_Instructions to follow:_ Write out the records that follow exactly. Do not include pictures.

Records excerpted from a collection

Segment Open

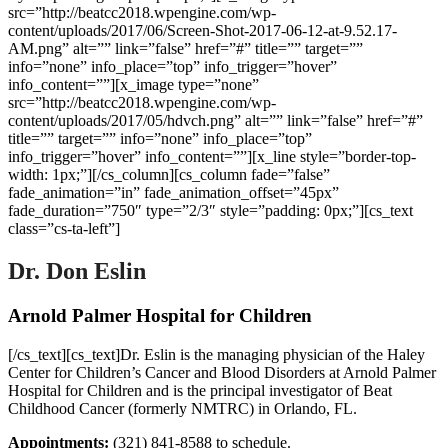
src=”http://beatcc2018.wpengine.com/wp-
content/uploads/2017/06/Screen-Shot-2017-06-12-at-9.52.17-
AM.png” alt=”” link=”false” href=”#” title=”” target=””
info=”none” info_place=”top” info_trigger=”hover”
info_content=””][x_image type=”none”
src=”http://beatcc2018.wpengine.com/wp-
content/uploads/2017/05/hdvch.png” alt=”” link=”false” href=”#”
title=”” target=”” info=”none” info_place=”top”
info_trigger=”hover” info_content=””][x_line style=”border-top-
width: 1px;”][/cs_column][cs_column fade=”false”
fade_animation=”in” fade_animation_offset=”45px”
fade_duration=”750″ type=”2/3″ style=”padding: 0px;”][cs_text
class=”cs-ta-left”]
Dr. Don Eslin
Arnold Palmer Hospital for Children
[/cs_text][cs_text]Dr. Eslin is the managing physician of the Haley
Center for Children’s Cancer and Blood Disorders at Arnold Palmer
Hospital for Children and is the principal investigator of Beat
Childhood Cancer (formerly NMTRC) in Orlando, FL.
Appointments:
(321) 841-8588 to schedule.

Segment Closed

_Answer box:_
src=”http://beatcc2018.wpengine.com/wp-
content/uploads/2017/06/Screen-Shot-2017-06-12-at-9.52.17-
AM.png” alt=”” link=”false” href=”#” title=”” target=””
info=”none” info_place=”top” info_trigger=”hover”
info_content=””][x_image type=”none”
src=”http://beatcc2018.wpengine.com/wp-
content/uploads/2017/05/hdvch.png” alt=”” link=”false” href=”#”
title=”” target=”” info=”none” info_place=”top”
info_trigger=”hover” info_content=””][x_line style=”border-top-
width: 1px;”][/cs_column][cs_column fade=”false”
fade_animation=”in” fade_animation_offset=”45px”
fade_duration=”750″ type=”2/3″ style=”padding: 0px;”][cs_text
class=”cs-ta-left”]
Dr. Don Eslin
Arnold Palmer Hospital for Children
[/cs_text][cs_text]Dr. Eslin is the managing physician of the Haley
Center for Children’s Cancer and Blood Disorders at Arnold Palmer
Hospital for Children and is the principal investigator of Beat
Childhood Cancer (formerly NMTRC) in Orlando, FL.
Appointments:
(321) 841-8588 to schedule.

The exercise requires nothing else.